Tuttavia, per quanto inverosimile, non si può escludere del tutto che la testimonianza di Teodora fosse stata veritiera. Ciò getterebbe una luce molto inquietante sui pericoli ai quali erano esposte le donne, le quali potevano finire pure nelle grinfie di ragazzini svegli e senza scrupoli.

Da circa un quindicennio mi occupo di ricerche nell’ambito della storia delle donne, soprattutto relativamente alla civiltà contadina dell’Italia centrale, e a volte mi è capitato di leggere altri documenti d’Archivio nei quali donne giovani e meno giovani denunciavano di essere state importunate, aggredite e percosse non solo da ladri e balordi incontrati per strada, ma anche da parenti rancorosi, amanti respinti, seduttori incalliti, chierici corrotti che avevano perso il lume della ragione (e della fede).

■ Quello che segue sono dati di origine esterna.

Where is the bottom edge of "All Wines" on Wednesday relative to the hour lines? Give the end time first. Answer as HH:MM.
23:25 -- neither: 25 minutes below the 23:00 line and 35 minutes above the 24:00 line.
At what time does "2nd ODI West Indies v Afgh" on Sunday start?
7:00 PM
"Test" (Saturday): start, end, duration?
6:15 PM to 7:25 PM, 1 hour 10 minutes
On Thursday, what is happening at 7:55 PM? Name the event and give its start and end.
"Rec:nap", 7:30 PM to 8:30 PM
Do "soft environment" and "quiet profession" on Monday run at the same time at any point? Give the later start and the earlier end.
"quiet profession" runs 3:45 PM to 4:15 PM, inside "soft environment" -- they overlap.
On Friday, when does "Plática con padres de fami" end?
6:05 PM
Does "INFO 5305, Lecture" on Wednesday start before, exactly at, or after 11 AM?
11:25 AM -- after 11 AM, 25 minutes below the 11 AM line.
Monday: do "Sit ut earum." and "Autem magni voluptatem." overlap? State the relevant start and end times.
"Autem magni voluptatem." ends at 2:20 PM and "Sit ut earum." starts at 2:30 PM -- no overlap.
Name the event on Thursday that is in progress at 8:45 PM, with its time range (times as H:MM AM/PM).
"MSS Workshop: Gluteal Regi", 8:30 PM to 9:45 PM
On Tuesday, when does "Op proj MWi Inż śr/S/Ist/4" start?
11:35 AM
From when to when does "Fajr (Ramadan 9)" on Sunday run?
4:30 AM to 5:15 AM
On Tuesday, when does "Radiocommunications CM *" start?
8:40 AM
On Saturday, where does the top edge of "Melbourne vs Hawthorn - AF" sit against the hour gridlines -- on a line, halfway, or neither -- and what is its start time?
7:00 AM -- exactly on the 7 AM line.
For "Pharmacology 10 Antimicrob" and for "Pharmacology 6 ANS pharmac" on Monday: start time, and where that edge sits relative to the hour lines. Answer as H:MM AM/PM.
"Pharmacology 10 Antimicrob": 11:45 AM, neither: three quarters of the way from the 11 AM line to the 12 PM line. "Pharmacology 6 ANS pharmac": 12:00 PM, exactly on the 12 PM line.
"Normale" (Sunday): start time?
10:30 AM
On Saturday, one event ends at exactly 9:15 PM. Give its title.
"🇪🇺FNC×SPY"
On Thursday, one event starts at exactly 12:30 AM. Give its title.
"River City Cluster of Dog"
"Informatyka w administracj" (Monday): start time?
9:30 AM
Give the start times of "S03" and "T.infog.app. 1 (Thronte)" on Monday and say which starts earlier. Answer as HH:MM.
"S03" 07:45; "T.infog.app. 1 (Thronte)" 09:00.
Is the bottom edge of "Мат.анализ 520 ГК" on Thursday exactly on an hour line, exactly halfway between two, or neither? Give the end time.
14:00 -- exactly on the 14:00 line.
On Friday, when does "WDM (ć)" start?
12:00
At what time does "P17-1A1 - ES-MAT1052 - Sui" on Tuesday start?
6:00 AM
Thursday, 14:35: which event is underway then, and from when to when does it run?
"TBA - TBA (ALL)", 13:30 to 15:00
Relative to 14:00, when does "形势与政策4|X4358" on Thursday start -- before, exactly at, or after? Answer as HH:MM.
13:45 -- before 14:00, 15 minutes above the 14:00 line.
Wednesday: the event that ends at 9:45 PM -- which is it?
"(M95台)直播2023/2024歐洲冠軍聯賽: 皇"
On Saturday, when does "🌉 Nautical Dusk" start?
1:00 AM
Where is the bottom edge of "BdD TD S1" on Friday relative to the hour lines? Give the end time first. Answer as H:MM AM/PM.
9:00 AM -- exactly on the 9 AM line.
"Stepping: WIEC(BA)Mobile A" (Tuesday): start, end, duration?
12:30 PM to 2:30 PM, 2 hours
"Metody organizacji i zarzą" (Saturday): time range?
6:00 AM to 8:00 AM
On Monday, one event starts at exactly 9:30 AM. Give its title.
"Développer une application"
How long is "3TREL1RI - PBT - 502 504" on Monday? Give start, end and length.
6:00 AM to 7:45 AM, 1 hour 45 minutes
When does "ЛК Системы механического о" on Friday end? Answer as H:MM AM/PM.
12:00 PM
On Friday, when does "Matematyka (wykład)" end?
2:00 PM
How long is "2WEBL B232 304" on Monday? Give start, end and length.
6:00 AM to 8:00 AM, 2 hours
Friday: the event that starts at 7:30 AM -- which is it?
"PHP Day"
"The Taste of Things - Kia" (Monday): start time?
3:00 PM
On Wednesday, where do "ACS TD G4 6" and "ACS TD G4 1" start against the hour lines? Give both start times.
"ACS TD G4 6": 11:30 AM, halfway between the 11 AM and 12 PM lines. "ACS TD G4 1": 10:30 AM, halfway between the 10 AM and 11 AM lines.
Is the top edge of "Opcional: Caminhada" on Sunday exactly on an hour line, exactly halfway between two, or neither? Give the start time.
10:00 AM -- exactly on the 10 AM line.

Dover aggiungere alla lista anche ragazzini di dodici anni, non è facile da accettare. Tuttavia anche se la conflittualità tra maschi e femmine era molto diffusa pure in passato, se le relazioni potevano essere segnate dalla violenza ai danni delle donne, in realtà la vita quotidiana nella civiltà contadina era fondata sulla indispensabile collaborazione tra i sessi, sul rispetto e sulla fiducia reciproche, essendo i soprusi eventi tutto sommato eccezionali.